🤖 AI Summary
This work addresses the exponential dependence of sample complexity on dimensionality in score function estimation for diffusion models. Methodologically, we propose a joint time-step estimation framework incorporating Bootstrapped Score Matching (BSM) for variance reduction, coupled with martingale error decomposition, sharp variance analysis, and Markov-dependent data modeling to enable cooperative learning of score functions across multiple noise levels using a single neural network. Theoretically, we establish the first nearly dimension-independent upper bound on sample complexity—improving the dimensionality dependence from doubly exponential to near-constant. Empirically, BSM significantly enhances estimation accuracy in high-noise regimes, leading to improved generative quality and training stability. Our results provide both a scalable theoretical foundation and a practical algorithm for high-dimensional generative modeling.
📝 Abstract
Diffusion models generate samples by estimating the score function of the target distribution at various noise levels. The model is trained using samples drawn from the target distribution, progressively adding noise. In this work, we establish the first (nearly) dimension-free sample complexity bounds for learning these score functions, achieving a double exponential improvement in dimension over prior results.
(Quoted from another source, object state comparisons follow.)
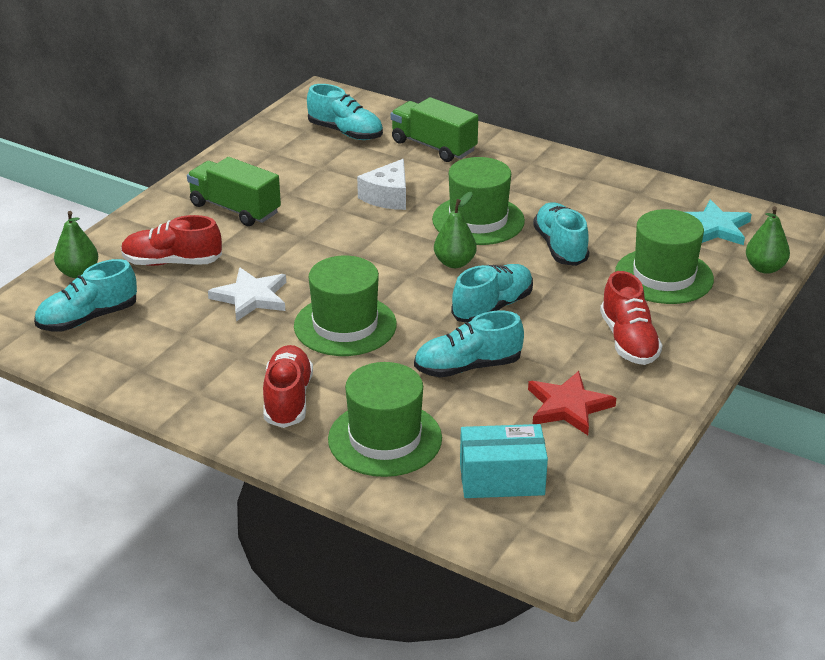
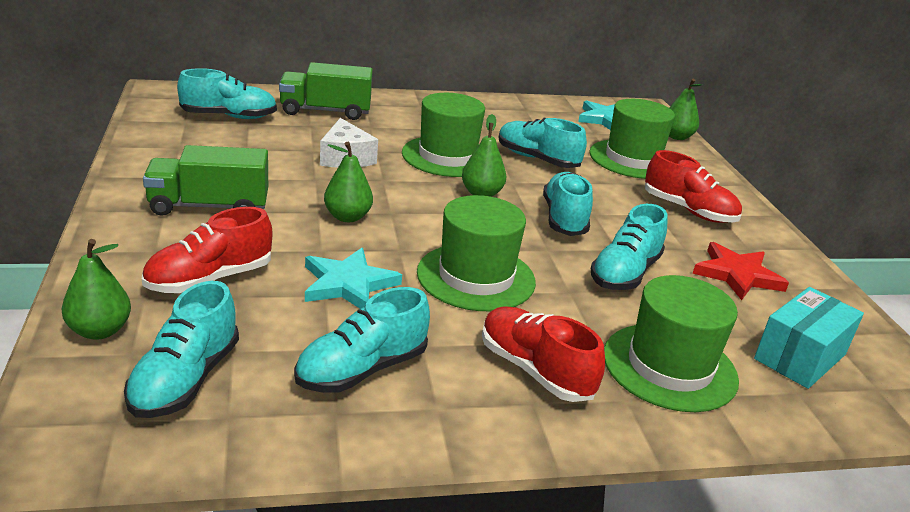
camera: 45 degrees left, 5 degrees down
white star [208,267,286,321] -> turquoise star [305,248,402,309]
none -> turquoise shoe [294,287,430,393]
none -> green pear [324,142,373,222]

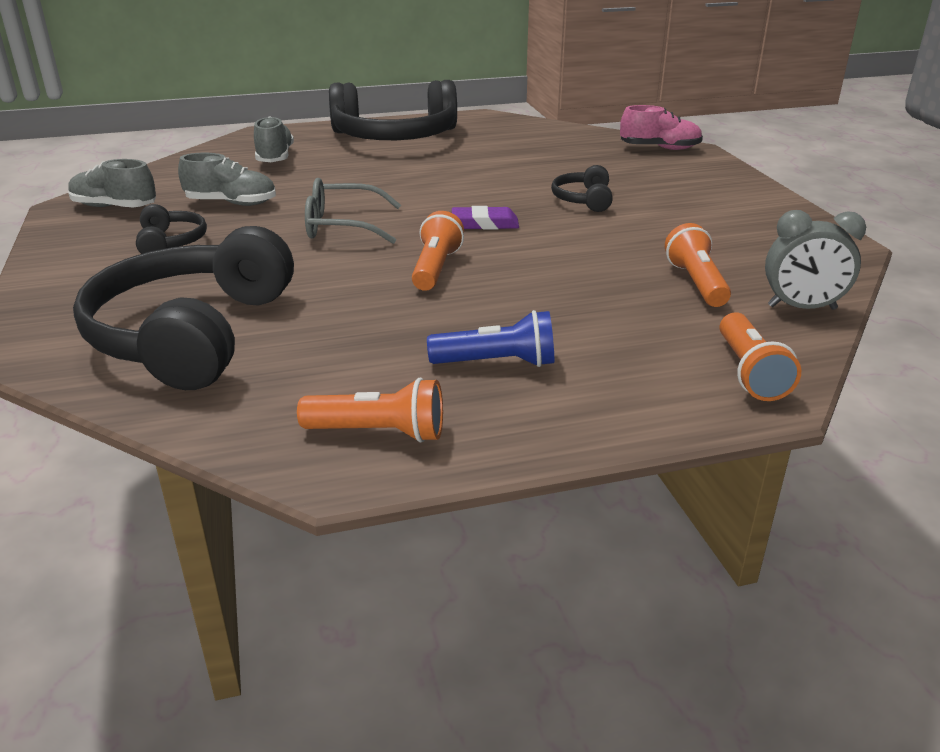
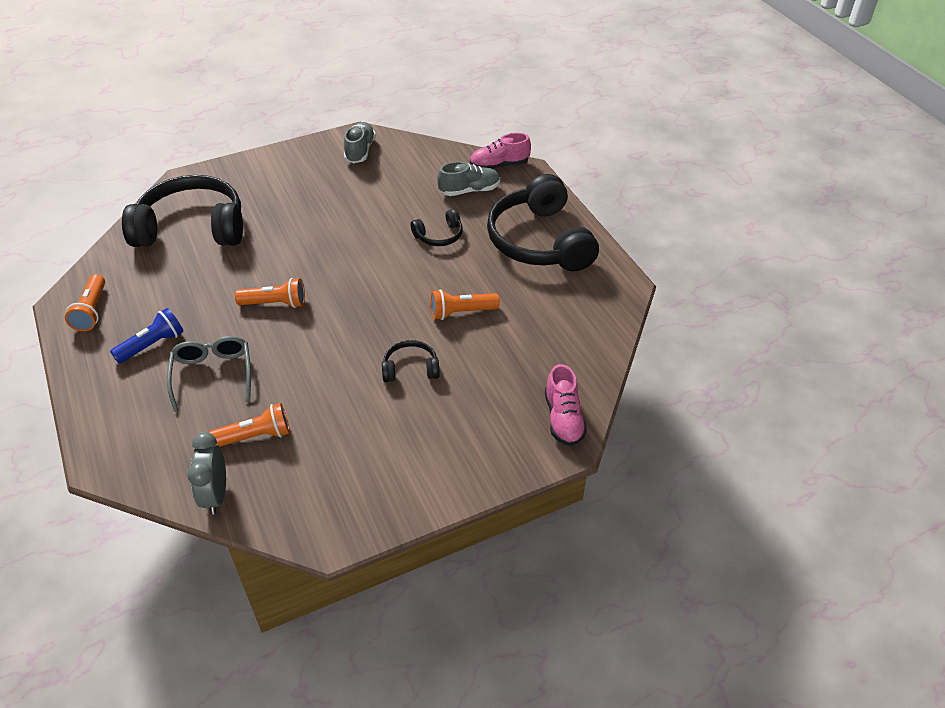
camera: 80 degrees right, 15 degrees up
black headphones [136,204,207,254] -> black headphones moved to [411,209,463,246]
grey shoe [178,153,276,206] -> none
grey glasses [305,178,401,244] -> grey glasses moved to [167,336,251,412]
blue flashlight [427,310,554,367] -> blue flashlight turned 120 degrees counterclockwise [110,308,184,364]
purple eraser [452,206,519,230] -> none
orange flashlight [720,312,801,401] -> orange flashlight moved to [431,289,500,320]
none -> pink shoe [470,133,531,169]

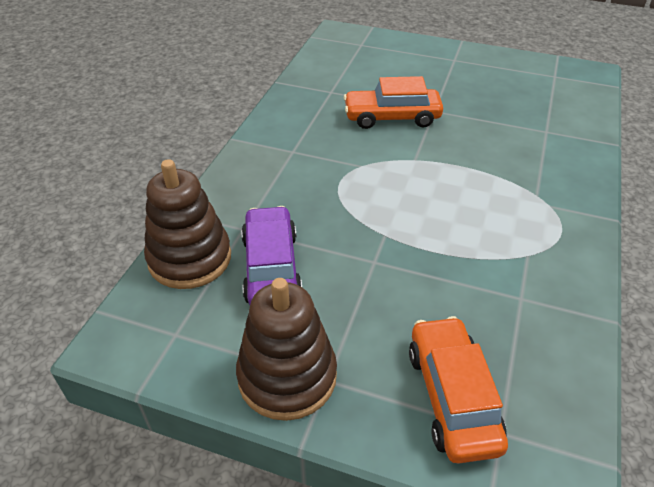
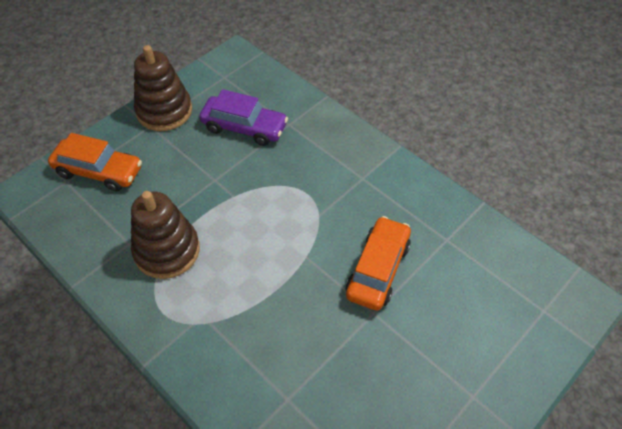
camera: 115 degrees right, 10 degrees up
brown stacking toy [144,159,231,289] -> brown stacking toy moved to [131,191,200,279]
A key aspect of our analysis is the use of a single function approximator to jointly estimate scores across noise levels, a critical feature of diffusion models in practice which enables generalization across timesteps. Our analysis introduces a novel martingale-based error decomposition and sharp variance bounds, enabling efficient learning from dependent data generated by Markov processes, which may be of independent interest. Building on these insights, we propose Bootstrapped Score Matching (BSM), a variance reduction technique that utilizes previously learned scores to improve accuracy at higher noise levels. These results provide crucial insights into the efficiency and effectiveness of diffusion models for generative modeling.